(WHAT NEEDS TO BE DONE) For the records below, report how many lines include "APERTURE", with no accompanying text.

Start of DATA SECTION

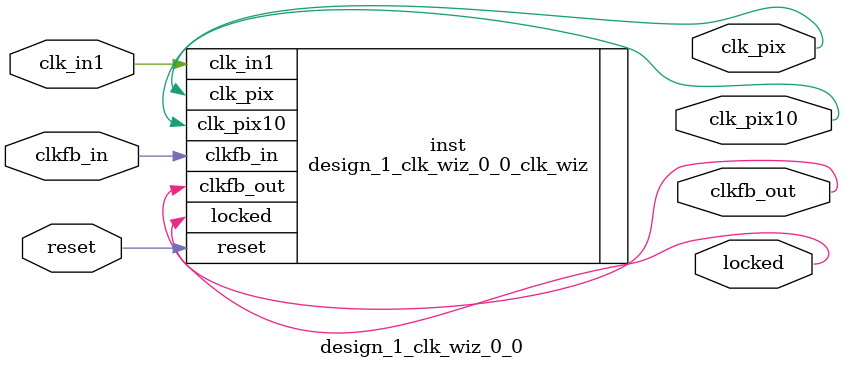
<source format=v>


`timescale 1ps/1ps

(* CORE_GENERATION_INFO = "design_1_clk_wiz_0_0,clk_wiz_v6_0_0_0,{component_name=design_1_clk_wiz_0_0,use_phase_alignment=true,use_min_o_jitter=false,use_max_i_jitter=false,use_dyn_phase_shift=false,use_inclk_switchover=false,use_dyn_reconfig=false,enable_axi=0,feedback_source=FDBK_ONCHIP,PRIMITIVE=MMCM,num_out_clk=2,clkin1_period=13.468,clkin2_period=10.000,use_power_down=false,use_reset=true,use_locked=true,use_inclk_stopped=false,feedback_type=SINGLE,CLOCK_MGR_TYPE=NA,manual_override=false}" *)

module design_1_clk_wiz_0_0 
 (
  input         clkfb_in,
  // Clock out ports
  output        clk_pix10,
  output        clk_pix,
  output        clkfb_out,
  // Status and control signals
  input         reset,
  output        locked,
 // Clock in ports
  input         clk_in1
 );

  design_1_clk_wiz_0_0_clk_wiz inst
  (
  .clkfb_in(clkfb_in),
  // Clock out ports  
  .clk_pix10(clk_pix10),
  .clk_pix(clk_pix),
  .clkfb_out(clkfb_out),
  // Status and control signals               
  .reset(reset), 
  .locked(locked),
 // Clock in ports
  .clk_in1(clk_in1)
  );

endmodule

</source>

End of DATA SECTION
Start of DATA SECTION

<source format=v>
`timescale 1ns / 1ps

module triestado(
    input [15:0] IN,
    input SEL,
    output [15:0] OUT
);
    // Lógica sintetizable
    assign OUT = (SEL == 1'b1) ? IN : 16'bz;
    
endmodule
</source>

End of DATA SECTION
Start of DATA SECTION

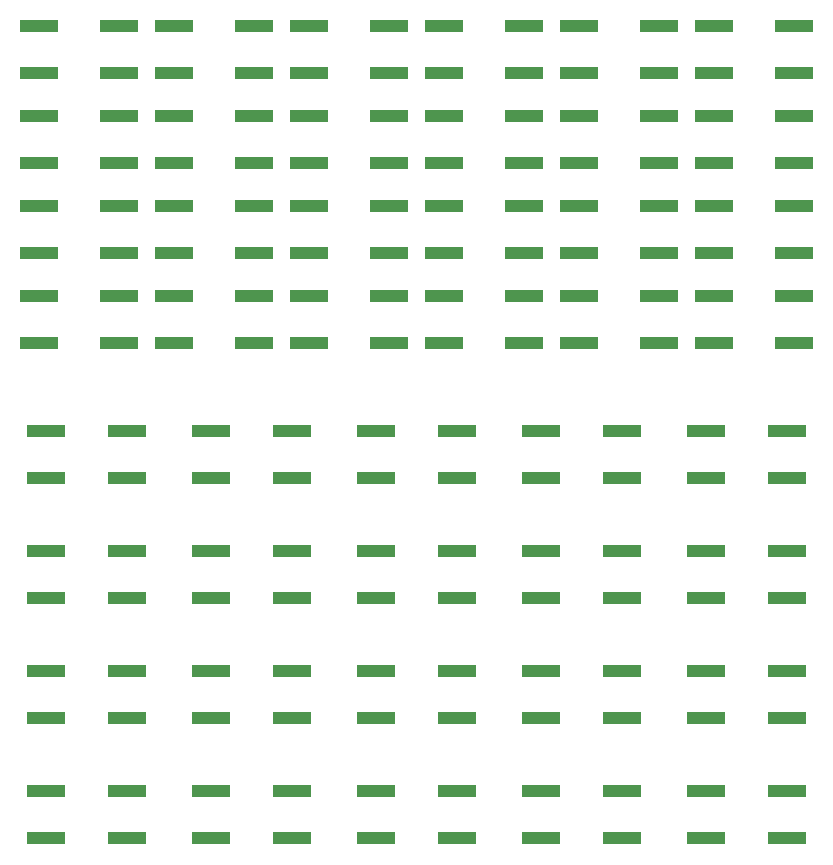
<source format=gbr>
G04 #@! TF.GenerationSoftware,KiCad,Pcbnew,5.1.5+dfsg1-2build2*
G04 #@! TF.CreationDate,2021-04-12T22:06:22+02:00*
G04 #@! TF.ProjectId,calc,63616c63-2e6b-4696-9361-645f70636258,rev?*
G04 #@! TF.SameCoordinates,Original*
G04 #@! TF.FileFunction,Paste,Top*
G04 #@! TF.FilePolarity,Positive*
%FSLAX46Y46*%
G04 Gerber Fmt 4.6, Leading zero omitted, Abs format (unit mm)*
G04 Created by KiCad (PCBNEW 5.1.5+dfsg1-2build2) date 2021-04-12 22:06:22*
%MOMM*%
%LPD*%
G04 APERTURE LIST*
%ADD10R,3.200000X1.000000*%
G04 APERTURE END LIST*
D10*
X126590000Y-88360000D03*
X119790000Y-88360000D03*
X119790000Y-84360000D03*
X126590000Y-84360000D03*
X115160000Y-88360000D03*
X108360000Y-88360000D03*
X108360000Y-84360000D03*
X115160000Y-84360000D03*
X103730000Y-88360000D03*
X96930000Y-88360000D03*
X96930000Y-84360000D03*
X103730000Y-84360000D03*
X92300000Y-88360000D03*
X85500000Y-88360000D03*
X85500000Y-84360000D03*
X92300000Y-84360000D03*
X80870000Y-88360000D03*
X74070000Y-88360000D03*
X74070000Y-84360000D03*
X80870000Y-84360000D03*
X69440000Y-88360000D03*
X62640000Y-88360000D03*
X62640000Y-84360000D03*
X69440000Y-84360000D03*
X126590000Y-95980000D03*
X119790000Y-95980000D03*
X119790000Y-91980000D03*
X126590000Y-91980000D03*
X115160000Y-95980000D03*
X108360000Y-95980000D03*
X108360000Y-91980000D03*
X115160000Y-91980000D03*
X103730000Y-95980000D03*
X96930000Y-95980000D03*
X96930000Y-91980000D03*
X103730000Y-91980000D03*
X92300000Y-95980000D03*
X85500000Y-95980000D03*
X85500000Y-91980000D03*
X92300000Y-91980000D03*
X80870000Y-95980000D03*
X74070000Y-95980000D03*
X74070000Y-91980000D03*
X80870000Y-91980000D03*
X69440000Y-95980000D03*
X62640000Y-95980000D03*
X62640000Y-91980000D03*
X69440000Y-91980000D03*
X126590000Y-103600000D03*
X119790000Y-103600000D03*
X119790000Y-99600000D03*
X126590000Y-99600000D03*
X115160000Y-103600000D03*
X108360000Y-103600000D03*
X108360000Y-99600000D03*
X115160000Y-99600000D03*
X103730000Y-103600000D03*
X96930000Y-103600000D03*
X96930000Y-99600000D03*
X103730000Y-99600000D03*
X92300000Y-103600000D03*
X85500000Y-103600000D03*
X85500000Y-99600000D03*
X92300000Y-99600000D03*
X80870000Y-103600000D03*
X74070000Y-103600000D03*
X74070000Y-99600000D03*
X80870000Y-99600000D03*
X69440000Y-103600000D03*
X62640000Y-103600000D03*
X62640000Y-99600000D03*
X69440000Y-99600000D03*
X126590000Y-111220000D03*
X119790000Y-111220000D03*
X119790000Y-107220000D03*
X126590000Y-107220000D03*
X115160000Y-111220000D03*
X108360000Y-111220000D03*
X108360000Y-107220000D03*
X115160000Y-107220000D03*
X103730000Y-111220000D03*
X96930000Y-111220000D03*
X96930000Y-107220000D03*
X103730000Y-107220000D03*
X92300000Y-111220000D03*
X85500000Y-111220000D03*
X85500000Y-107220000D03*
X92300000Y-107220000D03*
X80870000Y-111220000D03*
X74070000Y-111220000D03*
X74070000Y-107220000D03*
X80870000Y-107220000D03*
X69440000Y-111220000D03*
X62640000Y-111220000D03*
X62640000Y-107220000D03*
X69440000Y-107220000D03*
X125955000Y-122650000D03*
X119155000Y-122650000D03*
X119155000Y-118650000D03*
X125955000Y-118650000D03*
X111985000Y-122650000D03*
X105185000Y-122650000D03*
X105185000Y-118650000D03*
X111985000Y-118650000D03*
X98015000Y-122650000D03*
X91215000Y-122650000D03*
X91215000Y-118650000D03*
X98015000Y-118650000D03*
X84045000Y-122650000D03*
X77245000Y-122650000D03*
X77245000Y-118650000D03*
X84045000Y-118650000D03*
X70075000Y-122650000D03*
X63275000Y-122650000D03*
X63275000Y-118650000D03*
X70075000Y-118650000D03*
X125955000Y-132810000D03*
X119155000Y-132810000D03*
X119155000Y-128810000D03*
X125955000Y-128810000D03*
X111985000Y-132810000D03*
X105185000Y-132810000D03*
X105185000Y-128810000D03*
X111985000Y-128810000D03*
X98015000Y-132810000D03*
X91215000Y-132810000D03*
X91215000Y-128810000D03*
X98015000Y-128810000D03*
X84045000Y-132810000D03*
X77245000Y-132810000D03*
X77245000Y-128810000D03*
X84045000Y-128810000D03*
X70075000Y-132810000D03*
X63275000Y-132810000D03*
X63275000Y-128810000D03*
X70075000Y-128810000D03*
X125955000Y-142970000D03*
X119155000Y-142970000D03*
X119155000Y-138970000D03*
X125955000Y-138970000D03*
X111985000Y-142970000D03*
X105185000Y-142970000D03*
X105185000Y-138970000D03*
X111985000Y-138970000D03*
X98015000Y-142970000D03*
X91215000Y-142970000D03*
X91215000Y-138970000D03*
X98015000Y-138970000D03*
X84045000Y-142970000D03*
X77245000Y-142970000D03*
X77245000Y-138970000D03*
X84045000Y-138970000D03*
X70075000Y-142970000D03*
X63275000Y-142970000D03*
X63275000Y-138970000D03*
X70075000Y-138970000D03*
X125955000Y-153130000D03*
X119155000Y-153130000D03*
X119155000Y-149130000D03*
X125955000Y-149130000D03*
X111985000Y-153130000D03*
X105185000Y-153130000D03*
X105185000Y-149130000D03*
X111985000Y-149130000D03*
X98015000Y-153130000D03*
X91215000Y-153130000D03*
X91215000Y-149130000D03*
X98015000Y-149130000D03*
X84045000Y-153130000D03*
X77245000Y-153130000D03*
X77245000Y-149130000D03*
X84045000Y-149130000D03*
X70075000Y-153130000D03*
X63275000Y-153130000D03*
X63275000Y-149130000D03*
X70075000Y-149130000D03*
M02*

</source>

End of DATA SECTION

(THE ANSWER) 2